Lise Gray died in 1923 and her niece, Marjory Pegram, inherited sixty-five packing cases full of Georgina's books and papers, which had remained in a furniture repository in Brighton since Georgina's death. It was, as she wrote, ‘an awe-inspiring sight’. Miss Pegram then spent many years sorting and arranging the archive. She must have thrown a large proportion of the contents of the packing cases away, but much still remained. In the 1950s, she commissioned Edward Grierson to write a new biography. Grierson, a barrister and prolific writer of both fiction and non-fiction, was born a few weeks after Georgina's death. His book, Storm Bird, was published in 1959. It is a masterpiece of com-pression and remarkably fair, if one considers that he was a barrister working at a time when there were still lawyers around who remembered Georgina, by repute if not in person. Grierson is particularly good on her court cases, but seems rather to have lost interest towards the end of her life.
In the mid 1970s Marjory Pegram went into a care home and her family decided to dispose of Georgina's papers.
For the next eight years the home of Morgan and Louisa Thomas and their children was to be Gate House in the south-western corner of the parish of Mayfield in East Sussex. The Georgian mansion of the same name that Louisa had inherited from her father had been demolished after her marriage, and had been replaced with a modern house half a mile away, on the site of a farm called Merriams, which belonged to the estate. The name Gate House was transferred to the new building, though the local people continued to refer to the place as Merriams.

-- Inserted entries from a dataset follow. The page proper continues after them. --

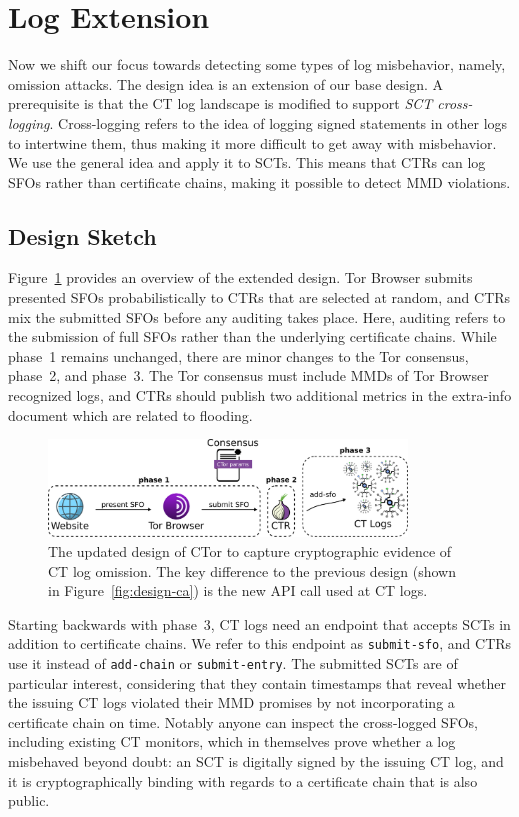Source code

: \section{Log Extension} \label{sec:log}
Now we shift our focus towards detecting some types of log misbehavior, namely,
omission attacks.  The design idea is an
extension of our base design.  A prerequisite is that the CT log landscape
is modified to support \emph{SCT cross-logging}.  Cross-logging refers to the
idea of logging signed statements in other logs to intertwine
them, thus making it more difficult to get away with
misbehavior.  We use the general idea and apply it to SCTs.  This means that
CTRs can log SFOs rather than certificate chains, making it possible to detect
MMD violations.

\subsection{Design Sketch}
Figure~\ref{fig:ext-log} provides an overview of the extended design.  Tor
Browser submits presented SFOs probabilistically to CTRs that are selected
at random, and CTRs mix the submitted SFOs before any auditing takes place.
Here, auditing refers to the submission of full SFOs rather than the underlying
certificate chains.  While phase~1 remains unchanged, there are minor changes
to the Tor consensus, phase~2, and phase~3.  The Tor consensus must include MMDs
of Tor Browser recognized logs, and CTRs should publish two additional metrics
in the extra-info document which are related to flooding.

\begin{figure}
    \centering
    \includegraphics[width=0.85\textwidth]{img/design-log}
	\caption{The updated design of CTor to capture cryptographic evidence of CT
	log omission. The key difference to the previous design (shown in
	Figure~\ref{fig:design-ca}) is the new API call used at CT logs.}
    \label{fig:ext-log}
\end{figure}

Starting backwards with phase~3, CT logs need an endpoint that accepts SCTs in
addition to certificate chains.  We refer to this endpoint as
\texttt{submit-sfo}, and CTRs use it instead of \texttt{add-chain} or
\texttt{submit-entry}.  The submitted SCTs are of particular interest,
considering that they contain timestamps that reveal whether the issuing CT logs
violated their MMD promises by not incorporating a certificate chain on time.
Notably anyone can inspect the cross-logged SFOs, including existing CT
monitors, which in themselves prove whether a log misbehaved beyond doubt:
	an SCT is digitally signed by the issuing CT log, and
	it is cryptographically binding with regards to a certificate chain that
		is also public.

Whilst the old Gate House had stood close to the turnpike road leading from Mayfield to Heathfield, its replacement, ‘a stone cottage or shooting box’, lay ‘low, and hidden from the road’. It was, Georgina thought when she first saw it, ‘a horrid little place’. No doubt it suited Morgan's increasingly unsociable disposition, but for his wife and children it brought loneliness and isolation. Sale particulars of 1862 describe Gate House as ‘a commodious residence in the Elizabethan style of architecture … surrounded by park-like paddocks and ornamental woods’, with twenty-three bedrooms in addition to large drawing and dining rooms, a library, a billiard room, and the usual domestic offices, stables and outbuildings. Drawings and photographs show a somewhat curious jumble of buildings resembling two or three houses joined together, and it is possible that the new Gate House incorporated at least part of the old Merriams farmhouse. The house was added to, in a somewhat haphazard manner, during the 1850s.
Three weeks after their arrival in Sussex, Georgina and her mother escaped from their rural confinement and went up to London for a few days. The ostensible reason for their visit was the need to engage a governess for Emily and Florence, but they also found time to enjoy themselves. They drove in Hyde Park and visited the Botanical Gardens. Dressed in her ‘silk écossais, white bonnet and new mantille’, Georgina found that she attracted a certain amount of attention, though this was not entirely welcome, for the English men looked ‘such fools’ and stared at her in ‘such a disagreeable, impudent way’. They were, however, ‘very tall’.